Diverse and comprehensive content in the context field of the YAML file
Each context block should contain a variety information and format types from your document. This allows the model to learn different methods of presenting information. These different information presentation types can include: paragraphs, different types tables, lists, procedures and definitions.
The context block should be a comprehensive example from your document. The total length of the context content and the Q&A pairs should not exceed 750 tokens.
Writing effective questions
The questions should align with the type of questions you want the model to be capable of answering. Each question should be unique and reference the information in the context field. Including full sentence questions improves the generated synthetic data and improves model response quality.
Writing effective answers
The answer directly responds to the question and should reflect the type of answer you want the model to be capable of providing. Answers should be in complete sentences and reference the original question. Including full sentence answers improves the generated synthetic data and improves model response quality.
The answer should not be directly copied from the the context block, this can cause the model to learn extraction instead of reasoning.
The information to answer the question must be in the context block.
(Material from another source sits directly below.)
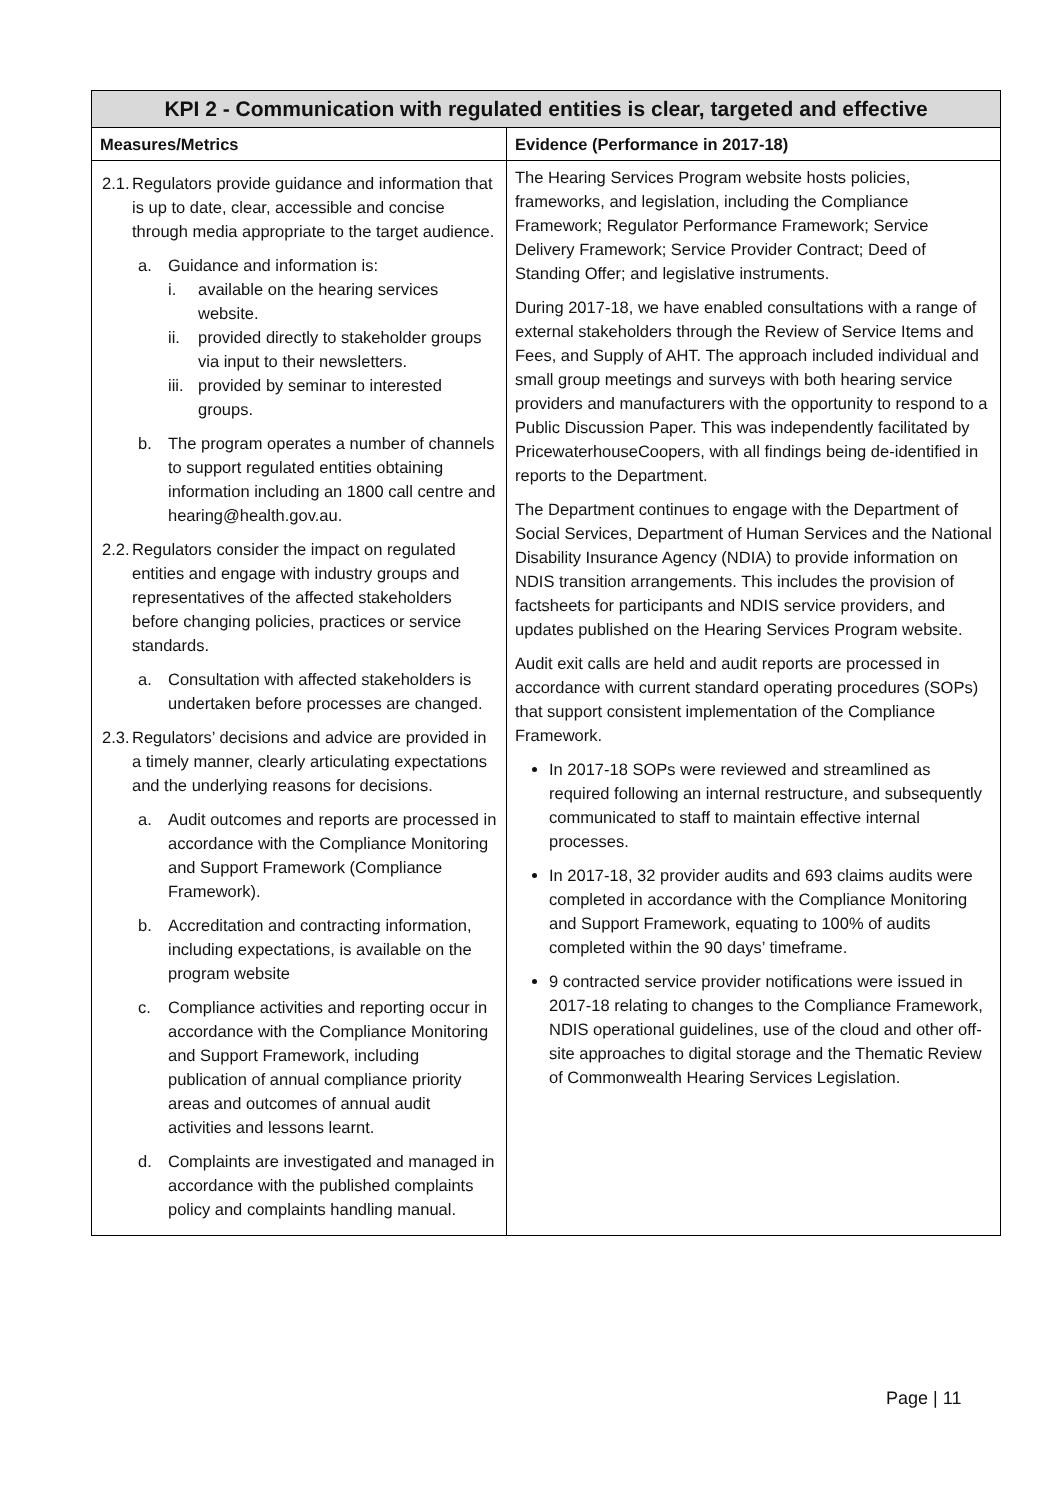| KPI 2 - Communication with regulated entities is clear, targeted and effective | |
| --- | --- |
| Measures/Metrics | Evidence (Performance in 2017-18) |
| 2.1. Regulators provide guidance and information that is up to date, clear, accessible and concise through media appropriate to the target audience. a. Guidance and information is: i. available on the hearing services website. ii. provided directly to stakeholder groups via input to their newsletters. iii. provided by seminar to interested groups. b. The program operates a number of channels to support regulated entities obtaining information including an 1800 call centre and hearing@health.gov.au. 2.2. Regulators consider the impact on regulated entities and engage with industry groups and representatives of the affected stakeholders before changing policies, practices or service standards. a. Consultation with affected stakeholders is undertaken before processes are changed. 2.3. Regulators’ decisions and advice are provided in a timely manner, clearly articulating expectations and the underlying reasons for decisions. a. Audit outcomes and reports are processed in accordance with the Compliance Monitoring and Support Framework (Compliance Framework). b. Accreditation and contracting information, including expectations, is available on the program website c. Compliance activities and reporting occur in accordance with the Compliance Monitoring and Support Framework, including publication of annual compliance priority areas and outcomes of annual audit activities and lessons learnt. d. Complaints are investigated and managed in accordance with the published complaints policy and complaints handling manual. | The Hearing Services Program website hosts policies, frameworks, and legislation, including the Compliance Framework; Regulator Performance Framework; Service Delivery Framework; Service Provider Contract; Deed of Standing Offer; and legislative instruments. During 2017-18, we have enabled consultations with a range of external stakeholders through the Review of Service Items and Fees, and Supply of AHT. The approach included individual and small group meetings and surveys with both hearing service providers and manufacturers with the opportunity to respond to a Public Discussion Paper. This was independently facilitated by PricewaterhouseCoopers, with all findings being de-identified in reports to the Department. The Department continues to engage with the Department of Social Services, Department of Human Services and the National Disability Insurance Agency (NDIA) to provide information on NDIS transition arrangements. This includes the provision of factsheets for participants and NDIS service providers, and updates published on the Hearing Services Program website. Audit exit calls are held and audit reports are processed in accordance with current standard operating procedures (SOPs) that support consistent implementation of the Compliance Framework. In 2017-18 SOPs were reviewed and streamlined as required following an internal restructure, and subsequently communicated to staff to maintain effective internal processes. In 2017-18, 32 provider audits and 693 claims audits were completed in accordance with the Compliance Monitoring and Support Framework, equating to 100% of audits completed within the 90 days’ timeframe. 9 contracted service provider notifications were issued in 2017-18 relating to changes to the Compliance Framework, NDIS operational guidelines, use of the cloud and other off-site approaches to digital storage and the Thematic Review of Commonwealth Hearing Services Legislation. |
Page | 11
If the information is in a separate context block, or is not referenced at all, the model can hallucinate.
Example of a high-quality question-and-answer pair
- question: How many eggs are needed to make roughly 24 chocolate chip cookies?
answer: You need around two eggs to make 24 chocolate chip cookies.
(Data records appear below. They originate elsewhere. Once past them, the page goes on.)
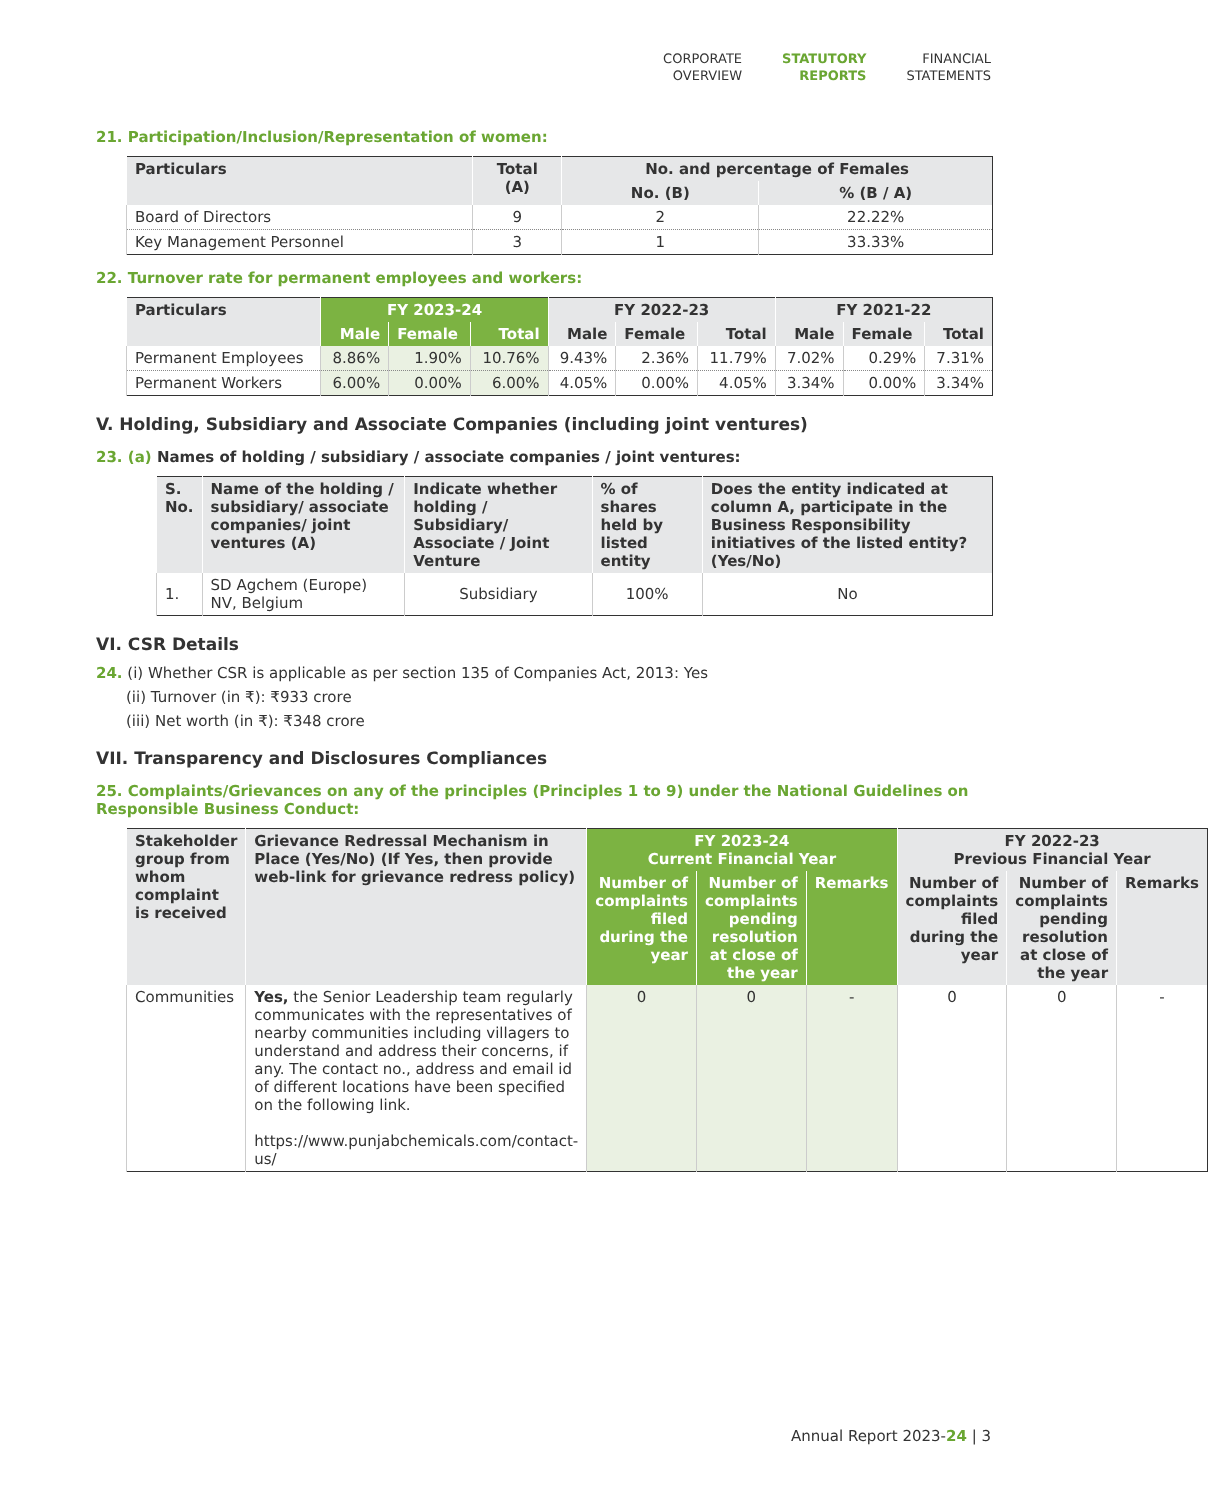CORPORATE
OVERVIEW
STATUTORY
REPORTS
FINANCIAL
STATEMENTS
21. Participation/Inclusion/Representation of women:
| Particulars | Total (A) | No. and percentage of Females | |
| --- | --- | --- | --- |
| | | No. (B) | % (B / A) |
| Board of Directors | 9 | 2 | 22.22% |
| Key Management Personnel | 3 | 1 | 33.33% |
22. Turnover rate for permanent employees and workers:
| Particulars | FY 2023-24 | | | FY 2022-23 | | | FY 2021-22 | | |
| --- | --- | --- | --- | --- | --- | --- | --- | --- | --- |
| | Male | Female | Total | Male | Female | Total | Male | Female | Total |
| Permanent Employees | 8.86% | 1.90% | 10.76% | 9.43% | 2.36% | 11.79% | 7.02% | 0.29% | 7.31% |
| Permanent Workers | 6.00% | 0.00% | 6.00% | 4.05% | 0.00% | 4.05% | 3.34% | 0.00% | 3.34% |
V. Holding, Subsidiary and Associate Companies (including joint ventures)
23. (a) Names of holding / subsidiary / associate companies / joint ventures:
| S. No. | Name of the holding / subsidiary/ associate companies/ joint ventures (A) | Indicate whether holding / Subsidiary/ Associate / Joint Venture | % of shares held by listed entity | Does the entity indicated at column A, participate in the Business Responsibility initiatives of the listed entity? (Yes/No) |
| --- | --- | --- | --- | --- |
| 1. | SD Agchem (Europe) NV, Belgium | Subsidiary | 100% | No |
VI. CSR Details
24. (i) Whether CSR is applicable as per section 135 of Companies Act, 2013: Yes
(ii) Turnover (in ₹): ₹933 crore
(iii) Net worth (in ₹): ₹348 crore
VII. Transparency and Disclosures Compliances
25. Complaints/Grievances on any of the principles (Principles 1 to 9) under the National Guidelines on Responsible Business Conduct:
| Stakeholder group from whom complaint is received | Grievance Redressal Mechanism in Place (Yes/No) (If Yes, then provide web-link for grievance redress policy) | FY 2023-24 Current Financial Year | | | FY 2022-23 Previous Financial Year | | |
| --- | --- | --- | --- | --- | --- | --- | --- |
| | | Number of complaints filed during the year | Number of complaints pending resolution at close of the year | Remarks | Number of complaints filed during the year | Number of complaints pending resolution at close of the year | Remarks |
| Communities | Yes, the Senior Leadership team regularly communicates with the representatives of nearby communities including villagers to understand and address their concerns, if any. The contact no., address and email id of different locations have been specified on the following link. https://www.punjabchemicals.com/contact-us/ | 0 | 0 | - | 0 | 0 | - |
Annual Report 2023-24 | 3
When to use multiple documents or multiple qna.yaml files
If multiple documents are related to a similar subject or domain, it is recommended to use a single qna.yaml file. Each qna.yaml file must contain a singular document type, you cannot mix document types in your YAML file.
If the documents are not related, it is recommended to to use separate qna.yaml files.
Adding Links in your YAML file
Models can memorize link, so you can add them to your YAML file. However, its recommended to avoid adding hyperlinks if they change frequently.